Of course, many companies offering these mortgages have changed as well. Some have been sold for pennies on the dollar and have changed their names. Some are no longer in business at all.

Thus far reverse mortgages have been fairly insulated from this whole fiasco.

I mean lets face it, the reverse has some built in positives investors in todays mortgage backed securities probably like.

One of the most important differences between the reverse and the traditional mortgage is the HECM does not require periodic interest payments. This dramatically reduces risk.

Where we are seeing trouble, however, is in the fact that some companies who lend reverse mortgage money also lend traditional mortgage money out of the same warehouse line.

The warehouse lines are not necessarily broken up between reverse and forward mortgages. All money comes from the same kitty.
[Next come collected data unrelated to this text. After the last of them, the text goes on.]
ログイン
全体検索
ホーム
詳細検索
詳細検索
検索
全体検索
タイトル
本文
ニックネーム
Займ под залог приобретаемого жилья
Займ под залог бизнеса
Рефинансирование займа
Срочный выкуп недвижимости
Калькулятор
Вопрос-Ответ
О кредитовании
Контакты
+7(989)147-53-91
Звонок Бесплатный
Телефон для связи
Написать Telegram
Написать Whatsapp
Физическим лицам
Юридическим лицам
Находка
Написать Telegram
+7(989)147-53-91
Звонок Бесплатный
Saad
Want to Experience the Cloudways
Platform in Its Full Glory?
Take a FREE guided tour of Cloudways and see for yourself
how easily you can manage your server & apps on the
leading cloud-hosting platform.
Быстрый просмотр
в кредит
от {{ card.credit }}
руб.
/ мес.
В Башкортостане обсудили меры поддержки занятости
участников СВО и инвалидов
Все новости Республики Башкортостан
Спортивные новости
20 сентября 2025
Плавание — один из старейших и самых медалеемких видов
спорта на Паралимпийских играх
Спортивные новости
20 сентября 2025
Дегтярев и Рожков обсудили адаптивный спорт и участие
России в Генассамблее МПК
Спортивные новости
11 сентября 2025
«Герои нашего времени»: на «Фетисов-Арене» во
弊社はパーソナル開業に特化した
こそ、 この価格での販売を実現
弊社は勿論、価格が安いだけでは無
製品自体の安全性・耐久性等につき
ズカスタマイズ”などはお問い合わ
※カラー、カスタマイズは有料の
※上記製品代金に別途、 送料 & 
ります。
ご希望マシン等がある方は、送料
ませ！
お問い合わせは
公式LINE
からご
Since we are seeing so much trouble in the forward mortgage arena it goes to follow that these warehouse lines might be affected negatively. What happens if the line gets temporarily or permanently shut off?

Of course the money made of available for the reverse mortgage gets severely limited. This is currently happening.

This is a bad deal for the bank as it temporarily loses that stream of income. And its bad for the consumer who may be in the process of getting the reverse only to be told mid stream that his deal must be sent to a new lender.

The consumer can take a hit in that it is taking much longer to close a loan being transferred to another lender. We are in an increasing interest rate environment contrary to what you're reading elsewhere. When rates go up mid stream the consumer can realize less money.

You see rate locks are not a reality in the reverse mortgage business and increasing lender margins will effectively reduce the amount a borrower qualifies to receive.

How can this affect someone? It can constrict the loan amount enough to the point where a borrower can no longer pay off a big bill or a forward mortgage currently sucking away most of the disposable income.

We hope this is a temporary problem. Just be careful of this if getting a HECM and dont spend the money until you have it.